● **Exercise goal**
Recast the lines from the start of the list through the one containing "genus: Nucella" as a two-column CSV with the headers rank and name. Give one row per line, put each field in double quotes, and turn any line breaks into spaces.

● **Given data**

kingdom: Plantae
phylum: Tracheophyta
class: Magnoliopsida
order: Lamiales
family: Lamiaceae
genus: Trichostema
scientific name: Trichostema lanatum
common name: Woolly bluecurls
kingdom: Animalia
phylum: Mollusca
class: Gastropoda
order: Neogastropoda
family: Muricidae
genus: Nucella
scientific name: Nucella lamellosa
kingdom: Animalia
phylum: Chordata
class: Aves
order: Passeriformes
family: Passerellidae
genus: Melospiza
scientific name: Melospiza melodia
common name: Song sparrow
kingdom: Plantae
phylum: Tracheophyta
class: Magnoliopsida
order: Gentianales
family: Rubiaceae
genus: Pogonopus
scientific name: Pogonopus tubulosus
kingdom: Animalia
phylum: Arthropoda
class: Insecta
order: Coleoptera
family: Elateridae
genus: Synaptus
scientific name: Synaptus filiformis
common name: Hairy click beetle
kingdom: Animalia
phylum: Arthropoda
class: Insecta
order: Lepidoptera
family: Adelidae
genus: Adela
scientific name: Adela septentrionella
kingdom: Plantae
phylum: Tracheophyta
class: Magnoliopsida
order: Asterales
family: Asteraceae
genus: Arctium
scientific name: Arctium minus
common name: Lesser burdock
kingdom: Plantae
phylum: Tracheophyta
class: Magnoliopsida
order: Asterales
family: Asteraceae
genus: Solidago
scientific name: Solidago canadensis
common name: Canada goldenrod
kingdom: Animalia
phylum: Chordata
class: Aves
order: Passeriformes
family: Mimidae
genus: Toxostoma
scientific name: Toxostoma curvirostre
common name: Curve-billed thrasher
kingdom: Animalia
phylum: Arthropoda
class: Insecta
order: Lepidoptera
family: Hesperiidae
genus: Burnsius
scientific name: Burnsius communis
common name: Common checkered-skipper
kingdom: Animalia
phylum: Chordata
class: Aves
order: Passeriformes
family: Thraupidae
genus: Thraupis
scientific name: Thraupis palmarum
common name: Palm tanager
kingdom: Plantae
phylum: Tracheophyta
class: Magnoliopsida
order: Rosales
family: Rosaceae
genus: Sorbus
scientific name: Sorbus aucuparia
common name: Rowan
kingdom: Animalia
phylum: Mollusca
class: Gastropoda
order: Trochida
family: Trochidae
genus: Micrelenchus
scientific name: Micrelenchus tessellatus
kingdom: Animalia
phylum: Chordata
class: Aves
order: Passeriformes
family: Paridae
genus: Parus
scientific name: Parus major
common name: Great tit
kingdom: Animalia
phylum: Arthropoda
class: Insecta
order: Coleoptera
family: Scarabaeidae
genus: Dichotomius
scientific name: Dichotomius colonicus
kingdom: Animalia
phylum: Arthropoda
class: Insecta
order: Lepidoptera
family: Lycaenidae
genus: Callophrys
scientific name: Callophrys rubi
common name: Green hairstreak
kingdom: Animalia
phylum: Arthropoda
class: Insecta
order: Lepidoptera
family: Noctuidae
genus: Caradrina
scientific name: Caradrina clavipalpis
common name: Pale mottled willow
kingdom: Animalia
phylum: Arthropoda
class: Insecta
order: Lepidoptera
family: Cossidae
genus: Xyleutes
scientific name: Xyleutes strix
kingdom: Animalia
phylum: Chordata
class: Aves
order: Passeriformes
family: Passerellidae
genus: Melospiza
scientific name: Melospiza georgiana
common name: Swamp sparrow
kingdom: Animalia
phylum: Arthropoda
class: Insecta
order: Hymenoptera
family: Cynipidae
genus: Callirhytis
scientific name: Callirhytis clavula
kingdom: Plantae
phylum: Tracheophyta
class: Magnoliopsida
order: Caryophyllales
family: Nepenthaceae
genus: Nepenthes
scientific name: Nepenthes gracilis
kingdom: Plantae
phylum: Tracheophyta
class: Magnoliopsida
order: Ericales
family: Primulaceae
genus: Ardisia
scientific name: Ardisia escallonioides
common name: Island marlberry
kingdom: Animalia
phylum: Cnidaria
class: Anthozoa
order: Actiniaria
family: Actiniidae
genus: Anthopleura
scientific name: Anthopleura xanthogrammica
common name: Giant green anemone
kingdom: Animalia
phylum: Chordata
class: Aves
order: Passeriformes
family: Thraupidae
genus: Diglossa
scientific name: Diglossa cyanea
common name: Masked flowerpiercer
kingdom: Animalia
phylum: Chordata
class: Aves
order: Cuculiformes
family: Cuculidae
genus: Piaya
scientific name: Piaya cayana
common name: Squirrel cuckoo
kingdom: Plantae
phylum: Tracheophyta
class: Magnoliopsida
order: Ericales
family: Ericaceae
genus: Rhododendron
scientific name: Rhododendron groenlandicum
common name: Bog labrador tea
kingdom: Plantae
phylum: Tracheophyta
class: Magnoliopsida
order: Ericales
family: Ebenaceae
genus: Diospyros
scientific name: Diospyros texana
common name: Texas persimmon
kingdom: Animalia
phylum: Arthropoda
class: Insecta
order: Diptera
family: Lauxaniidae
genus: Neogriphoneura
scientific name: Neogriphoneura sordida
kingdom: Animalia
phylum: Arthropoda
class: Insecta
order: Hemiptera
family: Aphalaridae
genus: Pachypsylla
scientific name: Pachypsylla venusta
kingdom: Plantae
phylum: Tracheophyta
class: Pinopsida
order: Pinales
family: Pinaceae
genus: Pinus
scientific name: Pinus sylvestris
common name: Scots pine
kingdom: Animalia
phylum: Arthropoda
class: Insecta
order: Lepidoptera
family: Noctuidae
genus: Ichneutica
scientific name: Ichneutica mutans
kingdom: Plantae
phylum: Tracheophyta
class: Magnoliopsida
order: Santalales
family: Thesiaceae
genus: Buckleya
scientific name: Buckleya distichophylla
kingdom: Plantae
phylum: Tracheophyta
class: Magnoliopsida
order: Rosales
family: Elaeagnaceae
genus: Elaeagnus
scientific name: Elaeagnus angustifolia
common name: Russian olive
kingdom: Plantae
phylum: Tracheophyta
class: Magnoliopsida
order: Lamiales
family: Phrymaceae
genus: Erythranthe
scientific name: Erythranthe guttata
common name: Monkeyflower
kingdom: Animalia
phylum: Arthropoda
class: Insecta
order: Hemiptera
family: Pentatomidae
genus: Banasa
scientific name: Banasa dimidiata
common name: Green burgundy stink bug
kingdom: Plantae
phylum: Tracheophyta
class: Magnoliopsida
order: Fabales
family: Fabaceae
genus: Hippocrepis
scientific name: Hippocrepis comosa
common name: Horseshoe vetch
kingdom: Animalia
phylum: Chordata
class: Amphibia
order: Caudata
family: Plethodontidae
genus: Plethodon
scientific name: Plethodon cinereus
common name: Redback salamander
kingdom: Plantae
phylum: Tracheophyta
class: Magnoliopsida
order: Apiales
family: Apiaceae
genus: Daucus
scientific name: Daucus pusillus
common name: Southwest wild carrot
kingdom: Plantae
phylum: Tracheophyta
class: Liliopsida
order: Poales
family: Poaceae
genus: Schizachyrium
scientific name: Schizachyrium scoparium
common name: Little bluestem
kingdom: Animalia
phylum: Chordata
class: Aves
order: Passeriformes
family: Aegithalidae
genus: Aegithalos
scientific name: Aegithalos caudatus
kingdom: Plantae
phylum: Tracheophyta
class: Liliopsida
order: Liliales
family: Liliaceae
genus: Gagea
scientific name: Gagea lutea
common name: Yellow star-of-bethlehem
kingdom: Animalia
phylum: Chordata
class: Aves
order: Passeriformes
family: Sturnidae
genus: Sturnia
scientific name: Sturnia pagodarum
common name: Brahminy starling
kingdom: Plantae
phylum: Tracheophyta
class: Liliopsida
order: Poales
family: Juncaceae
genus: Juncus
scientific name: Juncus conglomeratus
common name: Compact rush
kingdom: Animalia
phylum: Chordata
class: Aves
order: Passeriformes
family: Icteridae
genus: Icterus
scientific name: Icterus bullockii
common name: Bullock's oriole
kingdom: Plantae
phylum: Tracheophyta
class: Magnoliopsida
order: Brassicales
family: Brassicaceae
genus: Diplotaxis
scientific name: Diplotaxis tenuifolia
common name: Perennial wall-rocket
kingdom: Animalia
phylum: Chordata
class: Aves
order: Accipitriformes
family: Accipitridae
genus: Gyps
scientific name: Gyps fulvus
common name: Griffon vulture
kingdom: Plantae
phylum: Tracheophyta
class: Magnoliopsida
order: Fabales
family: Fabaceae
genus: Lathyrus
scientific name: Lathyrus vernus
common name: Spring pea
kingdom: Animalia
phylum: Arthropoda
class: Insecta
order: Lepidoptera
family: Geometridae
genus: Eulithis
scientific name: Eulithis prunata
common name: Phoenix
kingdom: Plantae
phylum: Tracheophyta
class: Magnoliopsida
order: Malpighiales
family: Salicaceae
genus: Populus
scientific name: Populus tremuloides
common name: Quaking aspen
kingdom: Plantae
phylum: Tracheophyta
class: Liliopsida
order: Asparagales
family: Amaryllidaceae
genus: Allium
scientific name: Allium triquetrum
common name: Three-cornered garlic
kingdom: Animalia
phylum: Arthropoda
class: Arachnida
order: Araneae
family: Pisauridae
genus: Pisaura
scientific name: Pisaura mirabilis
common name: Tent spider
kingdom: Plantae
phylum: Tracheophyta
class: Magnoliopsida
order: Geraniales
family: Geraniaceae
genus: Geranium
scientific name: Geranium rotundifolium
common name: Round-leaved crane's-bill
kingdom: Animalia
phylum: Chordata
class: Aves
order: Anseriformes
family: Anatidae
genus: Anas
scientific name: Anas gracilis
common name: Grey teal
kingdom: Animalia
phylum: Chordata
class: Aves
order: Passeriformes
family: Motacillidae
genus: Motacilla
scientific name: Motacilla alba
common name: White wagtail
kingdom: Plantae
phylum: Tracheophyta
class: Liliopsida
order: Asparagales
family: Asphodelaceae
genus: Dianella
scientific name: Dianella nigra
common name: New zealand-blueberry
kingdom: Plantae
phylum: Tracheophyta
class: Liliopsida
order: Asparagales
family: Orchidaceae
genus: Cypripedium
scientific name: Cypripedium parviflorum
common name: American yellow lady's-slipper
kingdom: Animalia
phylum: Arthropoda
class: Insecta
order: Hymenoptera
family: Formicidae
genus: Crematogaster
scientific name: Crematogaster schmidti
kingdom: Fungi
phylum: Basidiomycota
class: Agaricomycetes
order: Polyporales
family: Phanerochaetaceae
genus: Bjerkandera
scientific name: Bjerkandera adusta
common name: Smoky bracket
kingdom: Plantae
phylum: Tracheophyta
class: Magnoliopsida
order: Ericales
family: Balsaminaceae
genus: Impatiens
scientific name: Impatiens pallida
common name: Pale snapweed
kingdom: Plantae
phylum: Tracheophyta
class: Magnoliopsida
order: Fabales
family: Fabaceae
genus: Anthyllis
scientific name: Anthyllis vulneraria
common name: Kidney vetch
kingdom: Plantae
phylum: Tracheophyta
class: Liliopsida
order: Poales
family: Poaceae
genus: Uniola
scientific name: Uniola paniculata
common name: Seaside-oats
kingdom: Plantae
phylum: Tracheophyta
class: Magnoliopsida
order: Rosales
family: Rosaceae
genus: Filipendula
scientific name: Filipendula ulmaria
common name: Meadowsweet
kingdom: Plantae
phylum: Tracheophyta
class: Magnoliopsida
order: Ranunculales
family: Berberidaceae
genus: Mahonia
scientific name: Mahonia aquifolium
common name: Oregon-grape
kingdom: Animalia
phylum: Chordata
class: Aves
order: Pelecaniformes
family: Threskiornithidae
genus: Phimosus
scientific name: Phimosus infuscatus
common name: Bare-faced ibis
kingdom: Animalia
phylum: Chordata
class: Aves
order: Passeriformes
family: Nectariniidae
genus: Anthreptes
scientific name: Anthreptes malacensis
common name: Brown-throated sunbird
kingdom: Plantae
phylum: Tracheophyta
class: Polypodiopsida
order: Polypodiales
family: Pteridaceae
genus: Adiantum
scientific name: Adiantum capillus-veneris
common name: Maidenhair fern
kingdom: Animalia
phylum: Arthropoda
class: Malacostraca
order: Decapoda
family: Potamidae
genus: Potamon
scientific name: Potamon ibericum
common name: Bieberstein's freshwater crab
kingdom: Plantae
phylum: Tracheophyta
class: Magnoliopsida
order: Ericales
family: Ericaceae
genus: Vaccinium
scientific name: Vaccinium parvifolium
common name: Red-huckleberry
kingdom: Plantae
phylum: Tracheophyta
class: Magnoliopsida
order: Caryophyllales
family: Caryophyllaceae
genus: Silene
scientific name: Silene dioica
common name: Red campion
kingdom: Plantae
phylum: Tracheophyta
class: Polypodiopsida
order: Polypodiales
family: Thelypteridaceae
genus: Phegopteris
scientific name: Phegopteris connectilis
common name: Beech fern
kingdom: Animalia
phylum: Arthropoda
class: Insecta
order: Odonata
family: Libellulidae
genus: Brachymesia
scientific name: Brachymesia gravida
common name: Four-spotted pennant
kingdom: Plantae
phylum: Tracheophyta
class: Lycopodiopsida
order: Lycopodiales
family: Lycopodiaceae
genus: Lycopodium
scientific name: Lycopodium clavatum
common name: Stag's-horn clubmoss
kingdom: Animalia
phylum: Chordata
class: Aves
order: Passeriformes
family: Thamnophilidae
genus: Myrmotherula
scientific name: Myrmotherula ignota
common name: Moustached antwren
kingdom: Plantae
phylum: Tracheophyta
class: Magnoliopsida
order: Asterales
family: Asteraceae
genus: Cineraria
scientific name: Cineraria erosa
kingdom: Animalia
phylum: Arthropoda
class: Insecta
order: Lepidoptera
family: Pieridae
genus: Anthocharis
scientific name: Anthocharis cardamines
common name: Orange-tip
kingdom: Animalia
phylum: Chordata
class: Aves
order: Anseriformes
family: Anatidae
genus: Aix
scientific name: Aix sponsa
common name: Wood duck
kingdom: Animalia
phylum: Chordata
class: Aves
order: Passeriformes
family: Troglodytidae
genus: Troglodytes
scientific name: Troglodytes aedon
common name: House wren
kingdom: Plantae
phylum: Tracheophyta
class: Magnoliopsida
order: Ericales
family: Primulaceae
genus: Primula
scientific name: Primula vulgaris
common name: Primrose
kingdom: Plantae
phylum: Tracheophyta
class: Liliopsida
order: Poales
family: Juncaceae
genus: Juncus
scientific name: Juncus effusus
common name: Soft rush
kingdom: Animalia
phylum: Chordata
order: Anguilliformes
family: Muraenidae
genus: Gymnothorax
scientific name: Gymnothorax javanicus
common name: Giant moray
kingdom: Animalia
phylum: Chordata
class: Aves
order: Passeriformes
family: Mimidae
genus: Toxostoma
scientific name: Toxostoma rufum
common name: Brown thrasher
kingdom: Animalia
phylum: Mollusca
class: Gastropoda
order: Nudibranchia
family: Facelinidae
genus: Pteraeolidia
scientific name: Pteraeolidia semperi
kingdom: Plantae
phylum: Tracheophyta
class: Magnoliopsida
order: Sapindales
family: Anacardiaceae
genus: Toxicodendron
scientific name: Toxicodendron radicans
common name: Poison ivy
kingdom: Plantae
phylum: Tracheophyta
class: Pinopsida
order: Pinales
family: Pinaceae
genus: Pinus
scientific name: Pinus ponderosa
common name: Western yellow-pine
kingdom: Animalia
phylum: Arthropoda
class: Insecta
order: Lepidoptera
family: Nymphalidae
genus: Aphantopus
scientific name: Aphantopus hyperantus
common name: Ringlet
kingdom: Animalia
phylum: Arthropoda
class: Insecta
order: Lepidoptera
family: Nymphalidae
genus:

● **Answer to the exercise**
rank,name
"kingdom:","Plantae"
"phylum:","Tracheophyta"
"class:","Magnoliopsida"
"order:","Lamiales"
"family:","Lamiaceae"
"genus:","Trichostema"
"scientific name:","Trichostema lanatum"
"common name:","Woolly bluecurls"
"kingdom:","Animalia"
"phylum:","Mollusca"
"class:","Gastropoda"
"order:","Neogastropoda"
"family:","Muricidae"
"genus:","Nucella"